--- START ---
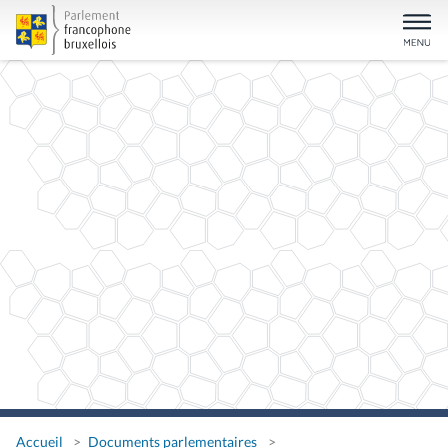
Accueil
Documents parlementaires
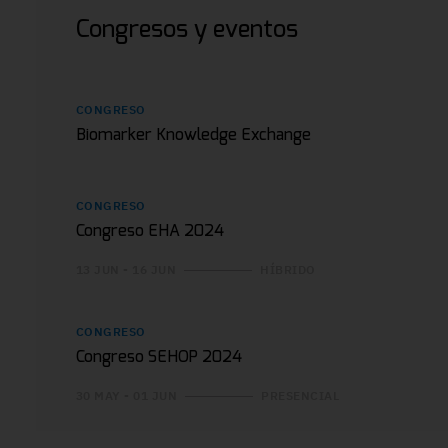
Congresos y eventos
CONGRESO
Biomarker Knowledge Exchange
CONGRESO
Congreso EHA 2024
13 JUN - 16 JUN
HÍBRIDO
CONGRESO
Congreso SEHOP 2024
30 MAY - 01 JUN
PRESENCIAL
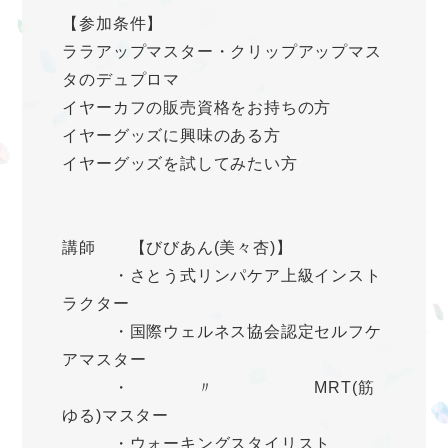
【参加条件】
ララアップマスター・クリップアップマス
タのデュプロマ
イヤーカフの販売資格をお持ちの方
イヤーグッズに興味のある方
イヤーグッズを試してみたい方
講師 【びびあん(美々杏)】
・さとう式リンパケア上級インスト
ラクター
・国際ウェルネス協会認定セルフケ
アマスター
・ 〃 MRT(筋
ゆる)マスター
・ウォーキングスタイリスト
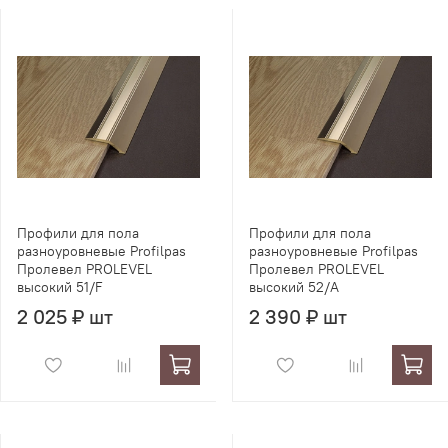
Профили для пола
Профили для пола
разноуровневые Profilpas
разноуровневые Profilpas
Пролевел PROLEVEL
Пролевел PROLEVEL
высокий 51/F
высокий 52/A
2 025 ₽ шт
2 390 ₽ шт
--- END ---
--- START ---
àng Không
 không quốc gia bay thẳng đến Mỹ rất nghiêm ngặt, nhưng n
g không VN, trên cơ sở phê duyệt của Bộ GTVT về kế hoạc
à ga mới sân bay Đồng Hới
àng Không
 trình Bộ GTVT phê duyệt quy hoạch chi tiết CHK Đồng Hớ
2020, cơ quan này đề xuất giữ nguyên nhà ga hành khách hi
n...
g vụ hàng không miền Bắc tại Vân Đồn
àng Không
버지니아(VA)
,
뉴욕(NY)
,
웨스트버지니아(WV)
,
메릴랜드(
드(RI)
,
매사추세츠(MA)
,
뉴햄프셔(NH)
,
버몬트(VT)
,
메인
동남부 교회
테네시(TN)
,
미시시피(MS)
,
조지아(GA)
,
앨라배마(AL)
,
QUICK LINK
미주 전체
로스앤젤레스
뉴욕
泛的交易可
--- END ---
--- START ---
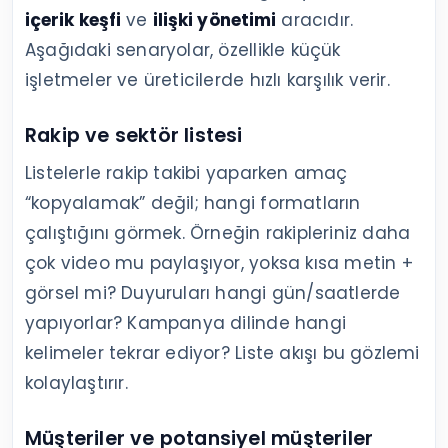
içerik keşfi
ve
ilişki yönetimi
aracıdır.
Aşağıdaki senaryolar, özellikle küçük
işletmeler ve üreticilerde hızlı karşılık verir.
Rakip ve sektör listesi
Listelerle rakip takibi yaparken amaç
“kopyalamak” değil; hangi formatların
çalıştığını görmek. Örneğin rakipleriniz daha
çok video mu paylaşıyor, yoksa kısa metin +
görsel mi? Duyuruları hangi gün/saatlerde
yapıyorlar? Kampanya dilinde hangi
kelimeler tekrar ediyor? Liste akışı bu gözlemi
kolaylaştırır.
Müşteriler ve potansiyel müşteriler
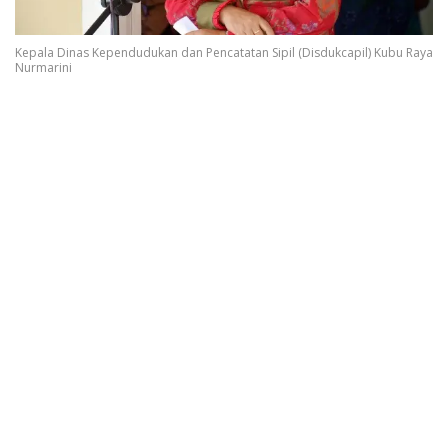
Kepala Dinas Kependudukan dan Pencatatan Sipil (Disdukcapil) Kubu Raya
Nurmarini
--- END ---
INSTRUCTIONS TO FOLLOW:
Collect every line of the items above that contains the string "GTVT". Case counts.

EXERCISE ANSWER:
g không VN, trên cơ sở phê duyệt của Bộ GTVT về kế hoạc
 trình Bộ GTVT phê duyệt quy hoạch chi tiết CHK Đồng Hớ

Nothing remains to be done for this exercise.